Question

the four compounds below have similar molar masses. rank the pure liquids of the four compounds in order of increasing boiling point (i.e. 1 = lowest boiling point and 4 = highest boiling point). c(ch3)4 ch3ch2och2ch3 ch3ch2ch2ch2oh ch3ch2ch2ch2ch3

Explanation:

Step1: Analyze intermolecular forces

Inter - molecular forces affect boiling points. C($\mathrm{CH_3}$)$_4$ is a non - polar molecule with only London dispersion forces. $\mathrm{CH_3CH_2OCH_2CH_3}$ is polar, having dipole - dipole forces in addition to London dispersion forces. $\mathrm{CH_3CH_2CH_2CH_2OH}$ has hydrogen bonding (due to the $-\mathrm{OH}$ group), dipole - dipole forces, and London dispersion forces. $\mathrm{CH_3CH_2CH_2CH_2CH_3}$ is non - polar with only London dispersion forces.

Step2: Compare London dispersion forces

Among non - polar molecules, the molecule with more surface area has stronger London dispersion forces. $\mathrm{CH_3CH_2CH_2CH_2CH_3}$ has a more extended structure compared to C($\mathrm{CH_3}$)$_4$, so it has stronger London dispersion forces.

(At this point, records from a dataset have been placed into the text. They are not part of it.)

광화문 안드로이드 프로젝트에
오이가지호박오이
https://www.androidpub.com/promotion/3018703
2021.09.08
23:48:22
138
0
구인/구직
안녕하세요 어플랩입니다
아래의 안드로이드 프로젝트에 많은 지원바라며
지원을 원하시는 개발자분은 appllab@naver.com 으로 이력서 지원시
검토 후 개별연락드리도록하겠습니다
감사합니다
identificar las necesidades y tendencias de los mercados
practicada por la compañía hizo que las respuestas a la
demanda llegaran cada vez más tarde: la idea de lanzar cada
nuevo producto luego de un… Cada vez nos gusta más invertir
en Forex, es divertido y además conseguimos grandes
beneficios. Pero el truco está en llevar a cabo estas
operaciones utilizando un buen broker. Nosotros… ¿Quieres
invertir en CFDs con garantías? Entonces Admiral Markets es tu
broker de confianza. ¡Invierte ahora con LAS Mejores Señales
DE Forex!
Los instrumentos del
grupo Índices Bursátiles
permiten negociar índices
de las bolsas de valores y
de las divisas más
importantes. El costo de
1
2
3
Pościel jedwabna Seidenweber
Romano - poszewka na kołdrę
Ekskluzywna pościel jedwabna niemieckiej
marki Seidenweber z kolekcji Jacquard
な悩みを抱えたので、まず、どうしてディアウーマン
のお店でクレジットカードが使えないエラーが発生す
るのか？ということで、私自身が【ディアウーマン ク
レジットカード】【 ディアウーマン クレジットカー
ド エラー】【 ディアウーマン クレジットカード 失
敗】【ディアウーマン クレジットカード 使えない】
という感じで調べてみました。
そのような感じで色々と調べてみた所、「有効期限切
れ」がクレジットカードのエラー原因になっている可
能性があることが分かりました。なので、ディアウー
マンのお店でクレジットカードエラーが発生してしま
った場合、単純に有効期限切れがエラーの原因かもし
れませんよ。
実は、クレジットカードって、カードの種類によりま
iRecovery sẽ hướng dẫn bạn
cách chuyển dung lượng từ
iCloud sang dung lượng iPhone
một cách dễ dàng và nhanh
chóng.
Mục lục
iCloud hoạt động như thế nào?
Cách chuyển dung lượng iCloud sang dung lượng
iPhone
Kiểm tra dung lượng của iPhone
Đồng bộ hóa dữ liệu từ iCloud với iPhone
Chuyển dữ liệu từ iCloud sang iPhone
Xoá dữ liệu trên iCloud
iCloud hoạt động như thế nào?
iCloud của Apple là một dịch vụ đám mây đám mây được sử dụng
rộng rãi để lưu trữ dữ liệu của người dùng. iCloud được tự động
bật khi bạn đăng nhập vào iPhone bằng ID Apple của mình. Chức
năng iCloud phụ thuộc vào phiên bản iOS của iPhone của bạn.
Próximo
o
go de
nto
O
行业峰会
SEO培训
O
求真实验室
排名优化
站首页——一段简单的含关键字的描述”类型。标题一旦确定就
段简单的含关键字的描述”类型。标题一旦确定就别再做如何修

Step3: Rank boiling points

Hydrogen bonding is the strongest intermolecular force among these. So, $\mathrm{CH_3CH_2CH_2CH_2OH}$ has the highest boiling point (rank 4). Among the non - polar molecules, $\mathrm{CH_3CH_2CH_2CH_2CH_3}$ has stronger London dispersion forces than C($\mathrm{CH_3}$)$_4$, so $\mathrm{CH_3CH_2CH_2CH_2CH_3}$ has a higher boiling point than C($\mathrm{CH_3}$)$_4$ (rank 3 for $\mathrm{CH_3CH_2CH_2CH_2CH_3}$ and rank 1 for C($\mathrm{CH_3}$)$_4$). $\mathrm{CH_3CH_2OCH_2CH_3}$ has dipole - dipole forces and ranks 2.

Answer:

C($\mathrm{CH_3}$)$_4$: 1
$\mathrm{CH_3CH_2OCH_2CH_3}$: 2
$\mathrm{CH_3CH_2CH_2CH_2CH_3}$: 3
$\mathrm{CH_3CH_2CH_2CH_2OH}$: 4